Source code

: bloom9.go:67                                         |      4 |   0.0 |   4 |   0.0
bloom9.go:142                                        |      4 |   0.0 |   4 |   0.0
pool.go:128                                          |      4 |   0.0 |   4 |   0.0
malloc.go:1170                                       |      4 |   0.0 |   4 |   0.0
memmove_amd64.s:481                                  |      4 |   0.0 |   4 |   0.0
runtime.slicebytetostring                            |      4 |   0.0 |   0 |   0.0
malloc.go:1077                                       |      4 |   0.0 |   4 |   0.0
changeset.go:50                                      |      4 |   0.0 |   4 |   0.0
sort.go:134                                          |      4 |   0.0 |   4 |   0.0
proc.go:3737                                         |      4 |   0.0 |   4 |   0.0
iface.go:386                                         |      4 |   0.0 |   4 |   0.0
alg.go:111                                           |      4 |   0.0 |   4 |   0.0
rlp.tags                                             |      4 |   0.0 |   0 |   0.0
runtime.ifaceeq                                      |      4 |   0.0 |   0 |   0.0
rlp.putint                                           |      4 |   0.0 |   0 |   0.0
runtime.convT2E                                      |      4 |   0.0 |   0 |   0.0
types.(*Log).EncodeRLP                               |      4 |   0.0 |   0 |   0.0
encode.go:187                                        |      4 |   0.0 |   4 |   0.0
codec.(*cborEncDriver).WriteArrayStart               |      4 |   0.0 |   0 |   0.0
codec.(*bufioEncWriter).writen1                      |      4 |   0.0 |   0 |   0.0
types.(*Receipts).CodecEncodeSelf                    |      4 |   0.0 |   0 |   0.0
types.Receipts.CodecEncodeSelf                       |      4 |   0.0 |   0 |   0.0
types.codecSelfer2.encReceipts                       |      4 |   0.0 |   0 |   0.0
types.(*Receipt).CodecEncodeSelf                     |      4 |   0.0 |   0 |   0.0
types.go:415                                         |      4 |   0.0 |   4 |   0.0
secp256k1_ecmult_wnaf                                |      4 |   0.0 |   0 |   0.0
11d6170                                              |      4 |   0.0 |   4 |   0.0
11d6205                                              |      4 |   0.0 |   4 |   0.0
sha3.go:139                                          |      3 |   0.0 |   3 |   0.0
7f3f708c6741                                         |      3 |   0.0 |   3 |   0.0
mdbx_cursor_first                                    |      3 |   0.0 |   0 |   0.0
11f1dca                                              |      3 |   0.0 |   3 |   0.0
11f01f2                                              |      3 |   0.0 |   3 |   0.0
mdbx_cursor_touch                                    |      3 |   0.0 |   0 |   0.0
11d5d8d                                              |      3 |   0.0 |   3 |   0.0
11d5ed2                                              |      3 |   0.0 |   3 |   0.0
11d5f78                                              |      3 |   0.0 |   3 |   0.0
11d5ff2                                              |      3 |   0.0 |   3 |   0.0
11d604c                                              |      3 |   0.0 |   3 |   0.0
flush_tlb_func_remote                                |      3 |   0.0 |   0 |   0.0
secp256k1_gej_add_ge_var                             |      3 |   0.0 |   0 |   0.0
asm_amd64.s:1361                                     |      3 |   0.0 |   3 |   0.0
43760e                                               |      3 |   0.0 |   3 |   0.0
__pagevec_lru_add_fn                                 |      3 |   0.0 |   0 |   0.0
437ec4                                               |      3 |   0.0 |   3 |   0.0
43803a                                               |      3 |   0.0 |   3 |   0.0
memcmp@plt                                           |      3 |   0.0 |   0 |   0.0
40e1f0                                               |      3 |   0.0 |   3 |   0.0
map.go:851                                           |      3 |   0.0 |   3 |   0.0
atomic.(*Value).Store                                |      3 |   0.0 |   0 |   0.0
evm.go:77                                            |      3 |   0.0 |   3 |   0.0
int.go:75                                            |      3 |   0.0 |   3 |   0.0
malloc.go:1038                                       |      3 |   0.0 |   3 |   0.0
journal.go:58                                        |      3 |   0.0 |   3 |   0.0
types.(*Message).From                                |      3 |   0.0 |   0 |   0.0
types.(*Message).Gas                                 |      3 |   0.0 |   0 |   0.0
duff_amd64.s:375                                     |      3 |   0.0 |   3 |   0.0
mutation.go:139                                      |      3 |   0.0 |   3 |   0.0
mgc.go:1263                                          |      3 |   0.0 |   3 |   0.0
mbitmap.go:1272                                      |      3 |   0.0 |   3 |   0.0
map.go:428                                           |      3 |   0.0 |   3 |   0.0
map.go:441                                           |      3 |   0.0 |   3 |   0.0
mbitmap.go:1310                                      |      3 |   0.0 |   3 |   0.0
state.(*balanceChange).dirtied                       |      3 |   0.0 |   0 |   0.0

^^^^

= Task to complete =
Pick out every line above that holds the word "malloc" and copy it.

= Result of this task =
malloc.go:1170                                       |      4 |   0.0 |   4 |   0.0
malloc.go:1077                                       |      4 |   0.0 |   4 |   0.0
malloc.go:1038                                       |      3 |   0.0 |   3 |   0.0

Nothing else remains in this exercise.